TV Show ReviewsJosh Reviews Curb Your Enthusiasm: Season 11

Josh Reviews Curb Your Enthusiasm: Season 11

I thought for a while that Curb Your Enthusiasm was over (there was a loooong wait between seasons eight and nine, and about a two and a half-year pause between seasons nine and ten).  And yet here was season eleven, coming relatively quickly after season ten, despite the pandemic.  I’m delighted that this show continues to exist.

Yes, I freely capitulate that the best days of Curb Your Enthusiasm seem to be in the past.  I miss the precision comedic timing of the show at its best, when all of the storylines would beautifully weave together by the end of each episode.  The show is much shaggier now and less consistent.

It was definitely a problem for me that the main storyline this season did not work for me at all.  I did not at all care for the outlandish story that carried through the season (in which a burglar dies in Larry’s pool, which results in Larry’s getting blackmailed by the dead burglar’s brother to cast his unable-to-act daughter in Larry’s new TV show).  First of all, it was way too outlandish.  Curb, like Seinfeld before it, is best when it’s exploring the agonizing minutia of every0day life.  I don’t mind the show going big (my favorite season involved Larry’s starring in The Producers, which isn’t exactly a slice-of-every-day-life story).  But I have to feel like the story is remotely plausible, and this didn’t for me.  The whole set-up of a burglar dying in Larry’s pool felt way too out-there, and then I didn’t buy that Larry would meekly allow himself to get talked into casting this catastrophically bad actress in his TV show.  Also, I think the show imbalanced the story by making this young woman and her dad so annoying and unlikable.  Rather than my enjoying seeing Larry squirm, I was impatient for him to get rid of them and for them to get their comeuppance.  (The show seemed to realize that by the end, because the finale gave us the unusual for Curb extended dream sequence in which Larry finally DOES get to throw them off the set of his show, while everyone around him applauds.  It’s like the show realized that the audience was desperate to see that.)

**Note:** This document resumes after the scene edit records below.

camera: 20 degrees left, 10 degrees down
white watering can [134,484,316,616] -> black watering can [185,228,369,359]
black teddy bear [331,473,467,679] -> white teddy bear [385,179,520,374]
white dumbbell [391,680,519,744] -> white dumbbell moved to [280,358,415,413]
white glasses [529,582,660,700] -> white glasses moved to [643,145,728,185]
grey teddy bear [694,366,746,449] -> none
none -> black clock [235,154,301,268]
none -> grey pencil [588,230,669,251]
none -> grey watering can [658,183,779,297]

But.  Despite the failure (for me) of the season’s main storyline, there was so much comedic gold still to be found in this show this season!  Let’s start with the end of the season: Larry’s stealing shoes from a Holocaust museum was an all-time great/horrifying premise that floored me.  What a brilliantly wrong notion.  I love that the show can still be so hilariously offensive this late in its run!

And there were so many other very funny moments this season, including but by no means limited to: Albert Brooks’ fake funeral; Leon and his many Mary Fergusons; Larry’s offense when a woman prefers to bring her leftover steak home for her dog rather than sharing it with him; Jeff’s pretending to have cancer so people will take his advice; Larry’s quest to find a laundromat willing to clean the robe of a white supremacist; Larry’s misappropriation of the Japanese sushi chefs’ “irasshaimase” greeting; Stan the prop master being tortured by a full-of-himself actor; and the fantastic and very funny involvement of  Alexander Vindman in the finale.

And I haven’t even mentioned Larry and Seth Rogen’s all-time great scene in which they argue about Larry’s opinions on which sexes should do which types of jobs and whether either one of them is an everyman.  Jump to 2:15 in the video  below to (re)watch this right now:

Come on, that is an all-time great scene.

After enjoying the late, great Bob Einstein’s work for so many years in the show, it was a pleasure that his brother Albert Brooks finally made an appearance.  I loved all the business with Mr. Brooks in the season premiere.  (I’m just a tad disappointed we didn’t get to see him again!  I’d expected him to pop up again towards the end of the season.)  I loved Vince Vaughn’s work as a new Funkouser, Freddy Funkhouser, in season ten, and I was glad Mr. Vaughn was back for more fun here in season eleven (such as tangling with Larry after Larry ruins the shirt Freddy lent him).   Jon Hamm was my favorite new addition in season ten, and I was happy he was back (albeit only very briefly in the season premiere).  It was fun to see Tracey Ullman playing the hideously unappealing Irma Kostroski — she had a surprisingly major role in the back half of the season!!  Josh Gad was fun as a doctor with ugly underwear, and Bill Hader was hilarious as three identical men of apparently Eastern European descent: Igor, Timor, and Gregor.  (“Shplendid!”)

While I didn’t love her storyline on the show, I was impressed by how well Keyla Monterroso Mejia played the unable-to-act Maria Sofia!!  She was so weird and out there!  What a hilarious and impressive performance.

I wish we’d seen more of Cheryl Hines and Ted Danson this season, but I enjoyed their scenes.  (Watching Cheryl attempt to give acting lessons to Maria Sofia was great.)  There was a LOT of great stuff this season for Susie and Jeff, which made me happy.  (Though I do continue to find it odd that, in 2021, Jeff can continue to cheat regularly on Susie without suffering many consequences.)

I can’t believe this show started 21 years ago!!  May it continue to run for many seasons more.